→ TASK ITEM
Out of the data below, copy every line with the string "proteins".

+++ EXERCISE DATA +++

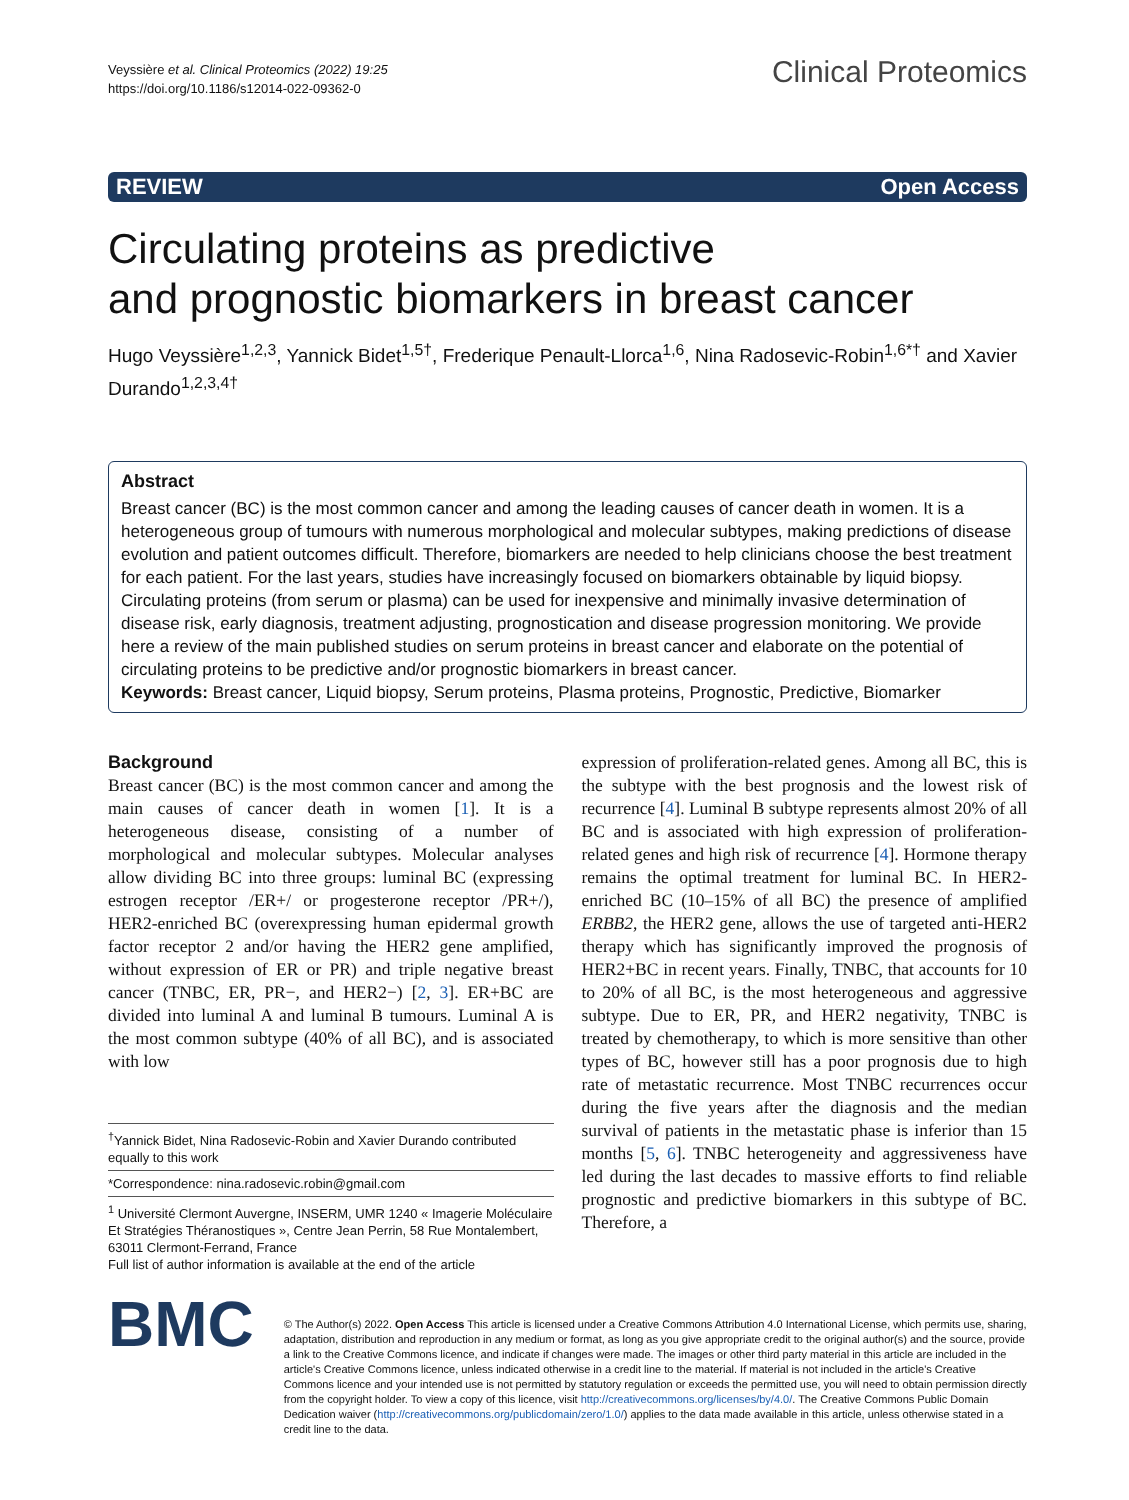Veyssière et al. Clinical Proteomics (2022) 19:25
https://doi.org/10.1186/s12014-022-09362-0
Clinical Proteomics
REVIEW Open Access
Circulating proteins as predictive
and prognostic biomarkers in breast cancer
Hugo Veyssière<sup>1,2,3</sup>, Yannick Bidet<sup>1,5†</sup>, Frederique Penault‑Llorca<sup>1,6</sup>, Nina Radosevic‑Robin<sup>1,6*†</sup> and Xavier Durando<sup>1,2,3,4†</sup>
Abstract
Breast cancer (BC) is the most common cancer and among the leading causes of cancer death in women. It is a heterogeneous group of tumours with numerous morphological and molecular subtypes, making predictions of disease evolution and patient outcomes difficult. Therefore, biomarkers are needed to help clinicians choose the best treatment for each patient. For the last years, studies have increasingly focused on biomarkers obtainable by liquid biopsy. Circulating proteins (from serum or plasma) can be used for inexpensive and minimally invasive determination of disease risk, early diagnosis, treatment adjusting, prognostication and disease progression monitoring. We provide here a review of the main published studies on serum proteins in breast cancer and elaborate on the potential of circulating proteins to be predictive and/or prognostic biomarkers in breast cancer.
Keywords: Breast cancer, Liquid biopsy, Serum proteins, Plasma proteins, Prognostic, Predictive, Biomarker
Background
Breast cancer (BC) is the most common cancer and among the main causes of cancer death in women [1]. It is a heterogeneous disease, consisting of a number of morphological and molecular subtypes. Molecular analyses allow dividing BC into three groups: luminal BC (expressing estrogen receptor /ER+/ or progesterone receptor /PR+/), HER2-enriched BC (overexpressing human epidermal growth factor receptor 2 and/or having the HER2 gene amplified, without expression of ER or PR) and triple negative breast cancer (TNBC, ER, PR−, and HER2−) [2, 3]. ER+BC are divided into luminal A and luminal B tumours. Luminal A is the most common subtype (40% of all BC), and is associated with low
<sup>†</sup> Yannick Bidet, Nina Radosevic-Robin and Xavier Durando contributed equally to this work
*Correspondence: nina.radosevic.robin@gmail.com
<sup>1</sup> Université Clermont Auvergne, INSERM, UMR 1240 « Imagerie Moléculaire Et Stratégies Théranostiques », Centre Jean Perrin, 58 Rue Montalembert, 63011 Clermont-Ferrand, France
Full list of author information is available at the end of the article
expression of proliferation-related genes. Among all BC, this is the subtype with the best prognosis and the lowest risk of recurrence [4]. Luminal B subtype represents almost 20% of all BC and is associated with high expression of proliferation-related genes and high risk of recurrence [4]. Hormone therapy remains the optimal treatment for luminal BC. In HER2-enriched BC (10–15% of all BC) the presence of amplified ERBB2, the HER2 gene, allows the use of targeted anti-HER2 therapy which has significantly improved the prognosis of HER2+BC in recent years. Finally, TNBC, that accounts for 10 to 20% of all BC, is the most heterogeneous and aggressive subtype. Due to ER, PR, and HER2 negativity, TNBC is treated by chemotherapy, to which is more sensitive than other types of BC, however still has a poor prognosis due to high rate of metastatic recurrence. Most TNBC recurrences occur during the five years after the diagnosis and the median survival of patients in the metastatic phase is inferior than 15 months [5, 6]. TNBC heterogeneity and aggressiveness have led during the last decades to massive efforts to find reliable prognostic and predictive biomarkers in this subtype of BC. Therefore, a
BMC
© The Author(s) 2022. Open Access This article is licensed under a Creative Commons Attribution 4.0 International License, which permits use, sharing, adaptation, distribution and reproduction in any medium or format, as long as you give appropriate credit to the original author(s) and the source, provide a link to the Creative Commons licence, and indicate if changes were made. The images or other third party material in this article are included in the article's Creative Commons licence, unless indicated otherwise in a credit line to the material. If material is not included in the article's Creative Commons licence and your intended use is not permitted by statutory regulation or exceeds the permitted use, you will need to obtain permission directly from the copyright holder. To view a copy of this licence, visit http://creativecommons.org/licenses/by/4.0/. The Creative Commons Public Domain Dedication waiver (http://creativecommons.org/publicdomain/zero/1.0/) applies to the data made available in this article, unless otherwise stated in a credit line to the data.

+++
+++ EXERCISE DATA +++

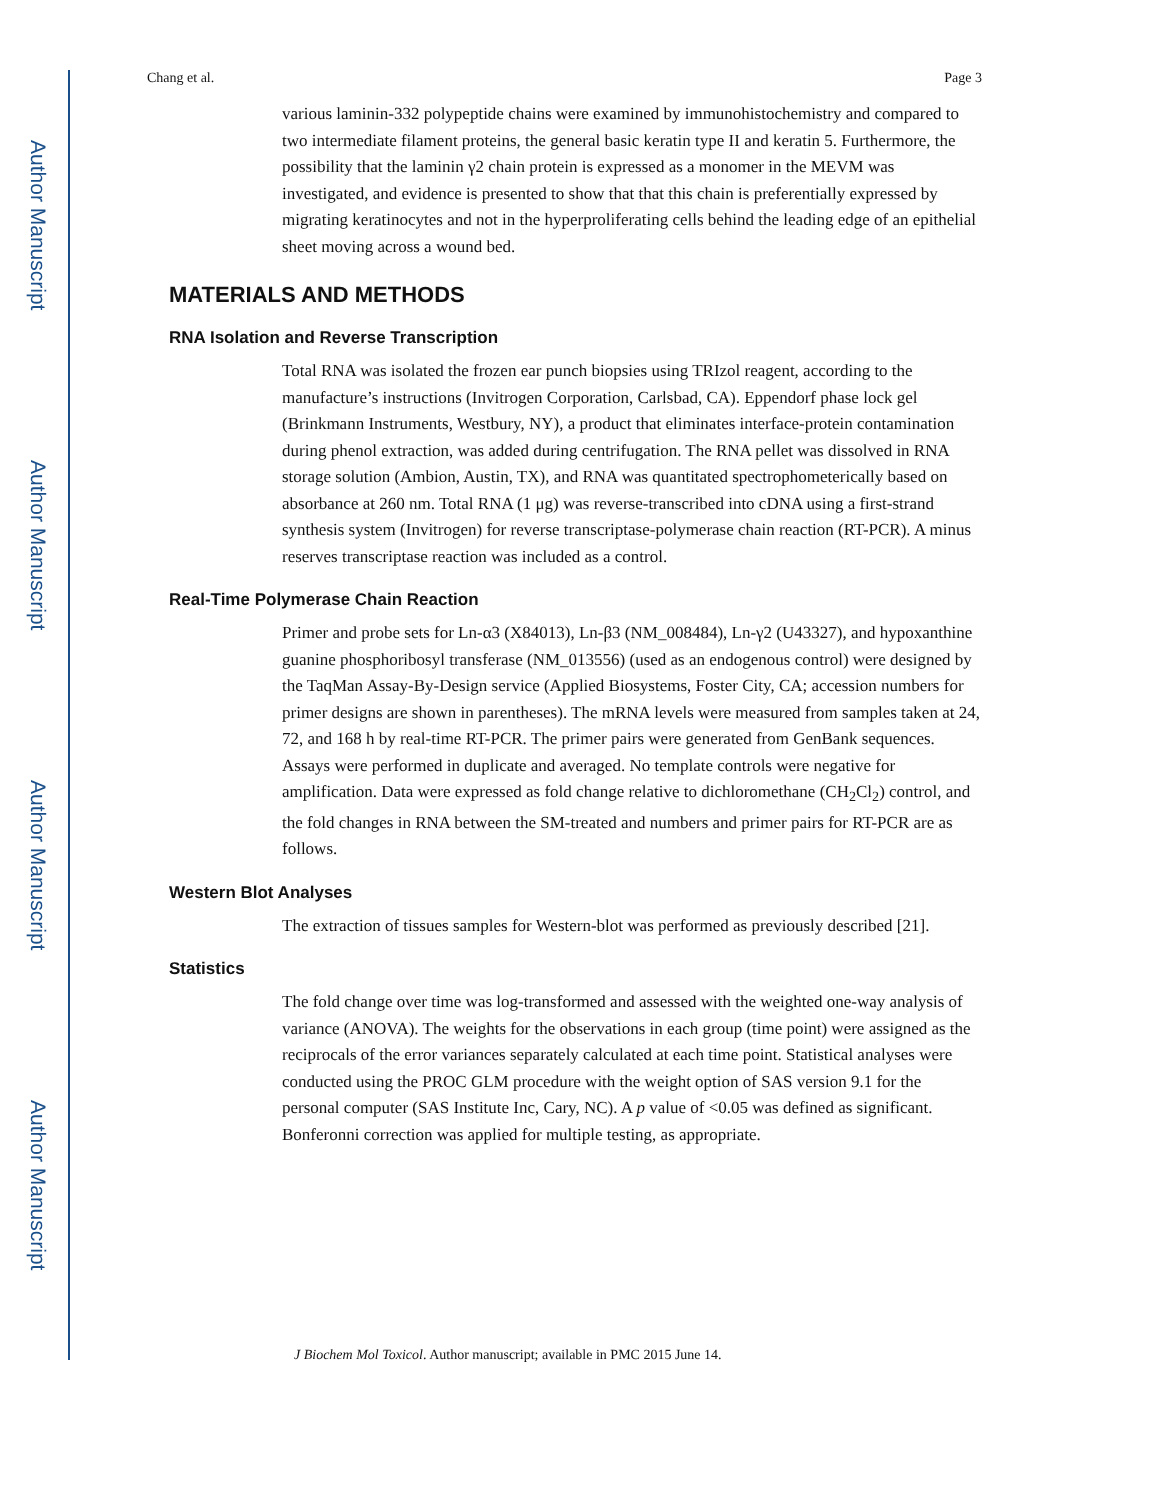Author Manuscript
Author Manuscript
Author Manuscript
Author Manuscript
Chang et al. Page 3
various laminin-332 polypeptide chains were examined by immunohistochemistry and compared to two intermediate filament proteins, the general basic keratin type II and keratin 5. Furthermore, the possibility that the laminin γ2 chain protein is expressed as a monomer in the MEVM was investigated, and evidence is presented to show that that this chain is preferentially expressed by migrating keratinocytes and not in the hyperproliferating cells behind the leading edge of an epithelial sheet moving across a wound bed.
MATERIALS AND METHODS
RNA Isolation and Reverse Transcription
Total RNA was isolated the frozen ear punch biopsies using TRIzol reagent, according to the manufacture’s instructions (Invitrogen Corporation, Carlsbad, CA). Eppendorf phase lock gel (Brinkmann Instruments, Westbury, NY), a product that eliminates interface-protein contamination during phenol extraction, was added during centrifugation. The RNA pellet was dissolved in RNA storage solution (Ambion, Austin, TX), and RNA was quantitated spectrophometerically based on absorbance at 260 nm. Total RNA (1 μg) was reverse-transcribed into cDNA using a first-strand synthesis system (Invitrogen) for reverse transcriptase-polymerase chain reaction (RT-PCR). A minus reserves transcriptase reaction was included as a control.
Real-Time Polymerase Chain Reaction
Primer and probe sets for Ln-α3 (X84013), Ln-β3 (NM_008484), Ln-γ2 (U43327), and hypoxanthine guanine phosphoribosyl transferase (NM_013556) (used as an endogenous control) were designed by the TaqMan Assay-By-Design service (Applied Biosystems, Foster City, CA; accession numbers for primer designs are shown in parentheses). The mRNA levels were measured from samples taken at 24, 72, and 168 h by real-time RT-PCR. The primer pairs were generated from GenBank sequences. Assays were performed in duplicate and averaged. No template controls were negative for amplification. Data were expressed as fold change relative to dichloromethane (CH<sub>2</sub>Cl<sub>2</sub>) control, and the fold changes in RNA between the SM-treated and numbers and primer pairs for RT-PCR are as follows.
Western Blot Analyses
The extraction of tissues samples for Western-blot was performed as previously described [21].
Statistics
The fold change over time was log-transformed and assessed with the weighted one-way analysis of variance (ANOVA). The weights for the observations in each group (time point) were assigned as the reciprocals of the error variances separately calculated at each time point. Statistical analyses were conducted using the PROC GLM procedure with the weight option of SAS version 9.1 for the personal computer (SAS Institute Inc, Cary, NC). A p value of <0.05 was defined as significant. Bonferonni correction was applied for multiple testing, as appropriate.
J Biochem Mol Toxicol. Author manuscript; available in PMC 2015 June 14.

+++

→ OUTPUT FOR THIS EXERCISE
Circulating proteins as predictive
Breast cancer (BC) is the most common cancer and among the leading causes of cancer death in women. It is a heterogeneous group of tumours with numerous morphological and molecular subtypes, making predictions of disease evolution and patient outcomes difficult. Therefore, biomarkers are needed to help clinicians choose the best treatment for each patient. For the last years, studies have increasingly focused on biomarkers obtainable by liquid biopsy. Circulating proteins (from serum or plasma) can be used for inexpensive and minimally invasive determination of disease risk, early diagnosis, treatment adjusting, prognostication and disease progression monitoring. We provide here a review of the main published studies on serum proteins in breast cancer and elaborate on the potential of circulating proteins to be predictive and/or prognostic biomarkers in breast cancer.
Keywords: Breast cancer, Liquid biopsy, Serum proteins, Plasma proteins, Prognostic, Predictive, Biomarker
various laminin-332 polypeptide chains were examined by immunohistochemistry and compared to two intermediate filament proteins, the general basic keratin type II and keratin 5. Furthermore, the possibility that the laminin γ2 chain protein is expressed as a monomer in the MEVM was investigated, and evidence is presented to show that that this chain is preferentially expressed by migrating keratinocytes and not in the hyperproliferating cells behind the leading edge of an epithelial sheet moving across a wound bed.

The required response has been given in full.